▶ [Exercise prompt]
Lay out every line of text from all the rows below as a Markdown table with the columns "No." and "Text", numbering the lines in order. Omit blank lines, and leave the pictures out of the answer.

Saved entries
────────────────────

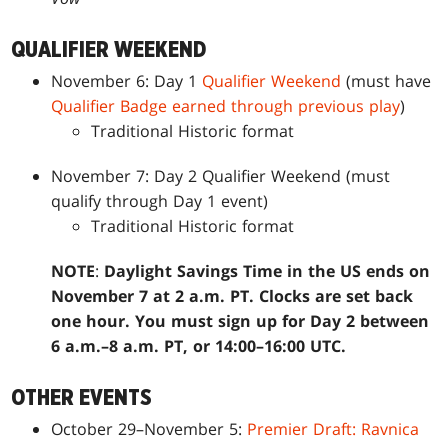
QUALIFIER WEEKEND
November 6: Day 1
Qualifier Weekend
(must have
Qualifier Badge earned through previous play
)
Traditional Historic format
November 7: Day 2 Qualifier Weekend (must
qualify through Day 1 event)
Traditional Historic format
NOTE
:
Daylight Savings Time in the US ends on
November 7 at 2 a.m. PT. Clocks are set back
one hour. You must sign up for Day 2 between
6 a.m.–8 a.m. PT, or 14:00–16:00 UTC.
OTHER EVENTS
October 29–November 5:
Premier Draft: Ravnica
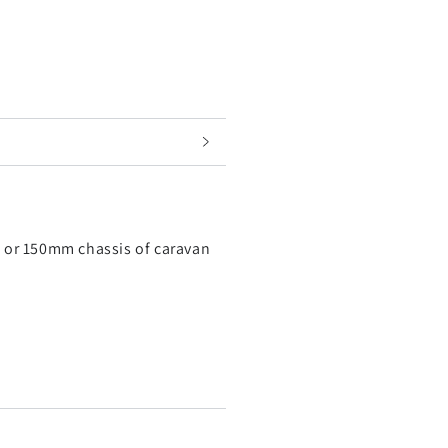
mm or 150mm chassis of caravan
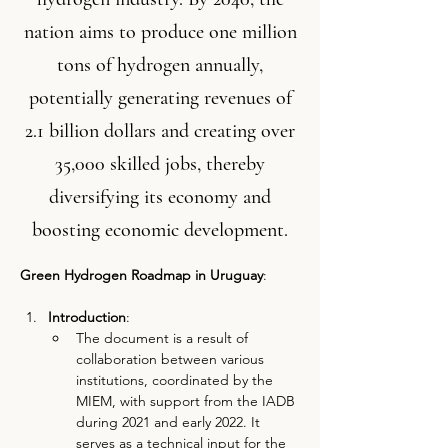
nation aims to produce one million
tons of hydrogen annually,
potentially generating revenues of
2.1 billion dollars and creating over
35,000 skilled jobs, thereby
diversifying its economy and
boosting economic development.
Green Hydrogen Roadmap in Uruguay
:
Introduction
:
The document is a result of 
collaboration between various 
institutions, coordinated by the 
MIEM, with support from the IADB 
during 2021 and early 2022. It 
serves as a technical input for the 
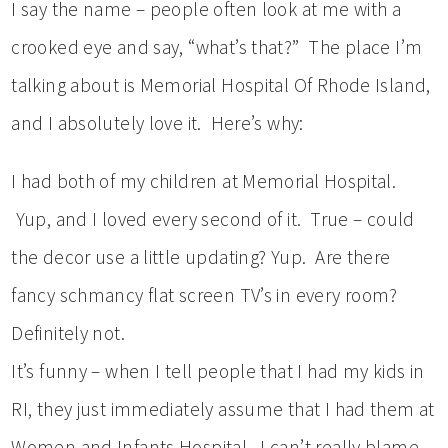
I say the name – people often look at me with a
crooked eye and say, “what’s that?” The place I’m
talking about is Memorial Hospital Of Rhode Island,
and I absolutely love it. Here’s why:
I had both of my children at Memorial Hospital.
Yup, and I loved every second of it. True – could
the decor use a little updating? Yup. Are there
fancy schmancy flat screen TV’s in every room?
Definitely not.
It’s funny – when I tell people that I had my kids in
RI, they just immediately assume that I had them at
Women and Infants Hospital. I can’t really blame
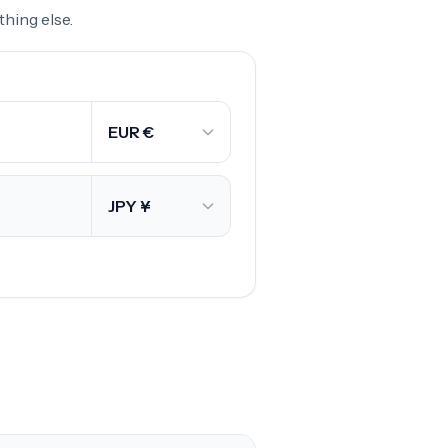
hing else.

────────────────────

▶ [Exercise response]
| No. | Text |
|---|---|
| 1 | QUALIFIER WEEKEND |
| 2 | November 6: Day 1 |
| 3 | Qualifier Weekend |
| 4 | (must have |
| 5 | Qualifier Badge earned through previous play |
| 6 | ) |
| 7 | Traditional Historic format |
| 8 | November 7: Day 2 Qualifier Weekend (must |
| 9 | qualify through Day 1 event) |
| 10 | Traditional Historic format |
| 11 | NOTE |
| 12 | : |
| 13 | Daylight Savings Time in the US ends on |
| 14 | November 7 at 2 a.m. PT. Clocks are set back |
| 15 | one hour. You must sign up for Day 2 between |
| 16 | 6 a.m.–8 a.m. PT, or 14:00–16:00 UTC. |
| 17 | OTHER EVENTS |
| 18 | October 29–November 5: |
| 19 | Premier Draft: Ravnica |
| 20 | mm or 150mm chassis of caravan |
| 21 | nation aims to produce one million |
| 22 | tons of hydrogen annually, |
| 23 | potentially generating revenues of |
| 24 | 2.1 billion dollars and creating over |
| 25 | 35,000 skilled jobs, thereby |
| 26 | diversifying its economy and |
| 27 | boosting economic development. |
| 28 | Green Hydrogen Roadmap in Uruguay |
| 29 | : |
| 30 | Introduction |
| 31 | : |
| 32 | The document is a result of  |
| 33 | collaboration between various  |
| 34 | institutions, coordinated by the  |
| 35 | MIEM, with support from the IADB  |
| 36 | during 2021 and early 2022. It  |
| 37 | serves as a technical input for the  |
| 38 | I say the name – people often look at me with a |
| 39 | crooked eye and say, “what’s that?” The place I’m |
| 40 | talking about is Memorial Hospital Of Rhode Island, |
| 41 | and I absolutely love it. Here’s why: |
| 42 | I had both of my children at Memorial Hospital. |
| 43 | Yup, and I loved every second of it. True – could |
| 44 | the decor use a little updating? Yup. Are there |
| 45 | fancy schmancy flat screen TV’s in every room? |
| 46 | Definitely not. |
| 47 | It’s funny – when I tell people that I had my kids in |
| 48 | RI, they just immediately assume that I had them at |
| 49 | Women and Infants Hospital. I can’t really blame |
| 50 | hing else. |